Cold seeps occur in places along the edge of continental shelves between 300 and 600 metres deep. Methane (natural gas), hydrogen sulphide and other compounds seep out of the sea floor in a stream of bubbles at about the same temperature as the surrounding water. The original source of some or all of the methane is archaea (similar to bacteria) living in sediments as deep as 750 metres under the sea floor. Other archaea and bacteria use these compounds for energy by a process called chemosynthesis. There is a specialised ecosystem of creatures such as clams and tubeworms based on these chemosynthesising organisms.
Hot deep-sea vents
Also known as hydrothermal vents, these are similar to geysers, producing superheated, mineral-laden water. They are found along zones of tectonic or volcanic activity such as mid-ocean ridges where hot magma is near the sea floor. The minerals are used by chemosynthesising organisms, forming the basis of a unique community that does not depend on sunlight. The giant tubeworm Riftia pachyptila, found around vents, can grow 1.5 metres long, yet has no mouth or anus and only a vestigial gut. Both Riftia and the large clam Calyptogena harbour dense colonies of bacteria. The relationship is mutually beneficial: the animals get a food source, and the bacteria get a place to live.
Nutrients at deep sea vents are much more abundant than at cold seeps, and the surrounding sea floor is crowded with life forms.
Emerging from the deep
In New Zealand’s southern waters around Fiordland, light is reduced by humic-stained fresh water on the surface, enabling species that usually live in deeper water to be observed within a safe scuba-diving range. The sponge Symplectella rowi may be found at depths of 30–50 metres on cliff walls in Doubtful Sound. In other parts of Fiordland a small mollusc (Melanella luminosa) is frequently found on the scarlet sea cucumber (Ocnus brevidentis), itself a species normally living at much greater depths.
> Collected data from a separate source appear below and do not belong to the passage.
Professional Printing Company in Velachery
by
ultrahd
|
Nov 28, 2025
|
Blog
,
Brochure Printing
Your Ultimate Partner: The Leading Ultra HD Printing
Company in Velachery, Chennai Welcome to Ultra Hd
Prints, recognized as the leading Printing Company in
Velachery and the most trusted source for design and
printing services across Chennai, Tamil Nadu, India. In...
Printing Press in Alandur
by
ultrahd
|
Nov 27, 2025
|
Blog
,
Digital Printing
Echinoderms are the most obvious deep-sea species. They include starfish (sea stars) and brittle stars, sea urchins and sea cucumbers. Sea cucumbers may move by swimming or squirting water. Others walk on the sea floor using tube feet. In 1986 a new group of echinoderms, the Concentricycloidea, was discovered on wood in deep water off the New Zealand coast (although some taxonomists no longer consider them a new class).
Crustaceans of various kinds, polychaete worms and bivalve molluscs are also reasonably common. Some deep-sea invertebrates – most notably some isopods and pycnogonids (sea spiders) – are gigantic.
Among the benthic fish species is the strange tripod fish (belonging to the family Triacanthidae), which has long feelers on its pectoral and caudal fins. The ventral and caudal fins act like a tripod, holding the fish on the sea floor, while the pectorals are held sideways and detect any water movements caused by prey. These fish are virtually blind. Other bottom-dwelling species are fished commercially and end up on the table – grenadiers (or rat-tails), orange roughy, oreos and cusk eels (sold as ling). Less savoury characters include hagfish, brotulas, toadfish and snailfish.